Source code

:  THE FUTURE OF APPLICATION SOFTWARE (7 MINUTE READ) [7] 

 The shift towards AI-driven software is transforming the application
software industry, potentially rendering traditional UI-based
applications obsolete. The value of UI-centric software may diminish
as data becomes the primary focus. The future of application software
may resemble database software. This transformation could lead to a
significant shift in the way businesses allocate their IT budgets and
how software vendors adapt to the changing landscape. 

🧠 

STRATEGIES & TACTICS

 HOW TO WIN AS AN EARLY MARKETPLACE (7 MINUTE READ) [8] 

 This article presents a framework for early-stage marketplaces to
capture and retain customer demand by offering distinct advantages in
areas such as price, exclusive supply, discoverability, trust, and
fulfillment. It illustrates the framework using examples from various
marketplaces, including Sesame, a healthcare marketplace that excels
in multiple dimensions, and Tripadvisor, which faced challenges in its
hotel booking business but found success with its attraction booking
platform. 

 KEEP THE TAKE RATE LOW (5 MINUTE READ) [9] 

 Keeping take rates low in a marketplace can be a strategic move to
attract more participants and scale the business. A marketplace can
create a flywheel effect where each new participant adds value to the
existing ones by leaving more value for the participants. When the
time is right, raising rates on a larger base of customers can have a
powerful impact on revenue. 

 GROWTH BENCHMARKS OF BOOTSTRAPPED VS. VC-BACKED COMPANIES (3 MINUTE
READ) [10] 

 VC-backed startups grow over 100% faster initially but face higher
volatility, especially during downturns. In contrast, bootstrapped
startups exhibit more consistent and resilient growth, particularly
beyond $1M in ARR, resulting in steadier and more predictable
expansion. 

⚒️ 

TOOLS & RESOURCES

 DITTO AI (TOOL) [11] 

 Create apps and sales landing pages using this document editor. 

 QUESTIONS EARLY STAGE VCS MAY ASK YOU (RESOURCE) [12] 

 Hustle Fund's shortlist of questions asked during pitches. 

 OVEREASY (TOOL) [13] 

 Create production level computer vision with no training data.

The problem » For an answer, give a copy of every line in the listing that holds the word "MINUTE".

Problem solution »
:  THE FUTURE OF APPLICATION SOFTWARE (7 MINUTE READ) [7] 
 HOW TO WIN AS AN EARLY MARKETPLACE (7 MINUTE READ) [8] 
 KEEP THE TAKE RATE LOW (5 MINUTE READ) [9] 
 GROWTH BENCHMARKS OF BOOTSTRAPPED VS. VC-BACKED COMPANIES (3 MINUTE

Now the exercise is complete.